Today on Moms Morning Show Kelly, Cara, Marie and I talked some more about being positive in business. Blog Talk Radio was having some issues and there was a bad echo until Marie hung up (sorry Marie!). So when she left the show, she left us with a question:

“How do you remain positive when you’re doing everything you should but have problems due to factors beyond your control?”

I thought that was a great question and my response was that the answer was self evident. Marie left the conversation due to her phone, but she gave us an interesting topic for conversation instantly (and due to some insomnia, I for one was feeling a little brain dead until then!).

I shared how one day when I was all geared up to get some major work done, had the mommy’s helper over and a big fat to do list to accomplish, and my Internet went dead.

I tried all the usual things, but nothing was working. Later I found out that the internet was down everywhere in my neighborhood. At first I was really disappointed, but I decided to try to make the best of the situation. So I thought about what I *could* do, which was get on my computer and write.

But, that day ended up being one of the most productive days I’ve ever had, because I started my first information product. The rough draft was complete that day. Who knows how long I might have procrastinated on that, and income I would have lost out on. So, my thought was to try to make the best of the situation.

Secondly, language is very powerful. I remember reading a point in one of Anthony Robbins’ books about this. He suggested that we intentionally downplay our unpleasant feelings when we speak, and our emotions will follow suit. For instance, if we’re tired we should say “I’m feeling a bit tired today”, instead of “I’m so totally and completely exhausted!”. Or, instead of saying “It’s always something” or “If it’s not one thing it’s another”, say something like: “This is a little annoying, but I’ll work through it.”

Another thing I mentioned on the show is that if we have the expectation that life will behave, we’re setting ourselves up for major disappointment. Life doesn’t behave! Life is great but it doesn’t behave, so we can’t expect it to be trouble free.

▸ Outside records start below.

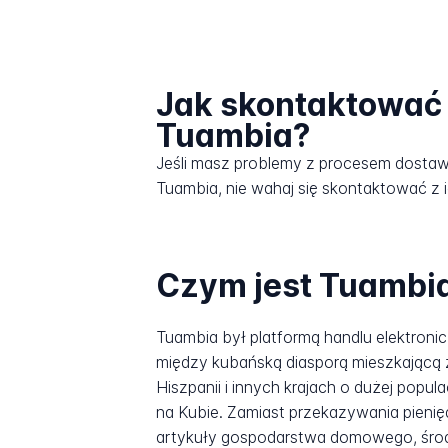
Jak skontaktować 
Tuambia?
Jeśli masz problemy z procesem dosta
Tuambia, nie wahaj się skontaktować z i
Czym jest Tuambi
Tuambia był platformą handlu elektroni
między kubańską diasporą mieszkającą z
Hiszpanii i innych krajach o dużej po
na Kubie. Zamiast przekazywania pieni
artykuły gospodarstwa domowego, środki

Changing that paradigm will work wonders in our life.

I see parallels with parenting here. For one, we need to be careful about how we talk (even in our own minds) about our kids. With my oldest, I had difficulty teaching him how not to be bossy with other children. First, I switched “bossy” around in my head and turned it into “natural leader”.

So I would remind him that he was a natural leader, and that would serve him well in adulthood, but for now he needed to learn how not to turn other kids off when he interacted with them.

We also can’t expect our children to behave all the time, or to read our minds or meet our needs. They’re little people learning how to be in the world and get their needs met. They’re not misbehaving to get on our nerves. Keeping that firmly in mind makes things so much easier.